--- Information provided ---

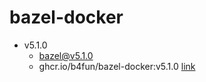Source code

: # bazel-docker

- v5.1.0
  * [bazel@v5.1.0](https://github.com/bazelbuild/bazel/releases/tag/5.1.0)
  * ghcr.io/b4fun/bazel-docker:v5.1.0 [link](https://github.com/b4fun/bazel-docker/pkgs/container/bazel-docker/18123132?tag=v5.1.0)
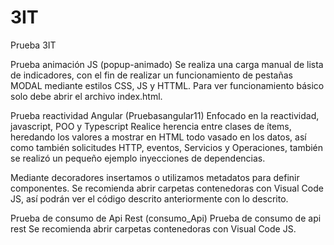 # 3IT
Prueba 3IT

Prueba animación JS (popup-animado)
Se realiza una carga manual de lista de indicadores, con el fin de realizar un funcionamiento de pestañas MODAL mediante estilos CSS, JS y HTTML.
Para ver funcionamiento básico solo debe abrir el archivo index.html.

Prueba reactividad Angular (Pruebasangular11)
Enfocado en la reactividad, javascript, POO y Typescript
Realice herencia entre clases de ítems, heredando los valores a mostrar en HTML todo vasado en los datos, así como también solicitudes HTTP, eventos, Servicios y Operaciones, también se realizó un pequeño ejemplo inyecciones de dependencias.

Mediante decoradores insertamos o utilizamos metadatos para definir componentes.
Se recomienda abrir carpetas contenedoras con Visual Code JS, así podrán ver el código descrito anteriormente con lo descrito.

Prueba de consumo de Api Rest (consumo_Api)
Prueba de consumo de api rest 
Se recomienda abrir carpetas contenedoras con Visual Code JS.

---

◆ Aim of the task: Return the text of the records above verbatim, leaving out the pictures.

◆ Response below:
Source code

: # bazel-docker

- v5.1.0
  * [bazel@v5.1.0](https://github.com/bazelbuild/bazel/releases/tag/5.1.0)
  * ghcr.io/b4fun/bazel-docker:v5.1.0 [link](https://github.com/b4fun/bazel-docker/pkgs/container/bazel-docker/18123132?tag=v5.1.0)
 # 3IT
Prueba 3IT

Prueba animación JS (popup-animado)
Se realiza una carga manual de lista de indicadores, con el fin de realizar un funcionamiento de pestañas MODAL mediante estilos CSS, JS y HTTML.
Para ver funcionamiento básico solo debe abrir el archivo index.html.

Prueba reactividad Angular (Pruebasangular11)
Enfocado en la reactividad, javascript, POO y Typescript
Realice herencia entre clases de ítems, heredando los valores a mostrar en HTML todo vasado en los datos, así como también solicitudes HTTP, eventos, Servicios y Operaciones, también se realizó un pequeño ejemplo inyecciones de dependencias.

Mediante decoradores insertamos o utilizamos metadatos para definir componentes.
Se recomienda abrir carpetas contenedoras con Visual Code JS, así podrán ver el código descrito anteriormente con lo descrito.

Prueba de consumo de Api Rest (consumo_Api)
Prueba de consumo de api rest 
Se recomienda abrir carpetas contenedoras con Visual Code JS.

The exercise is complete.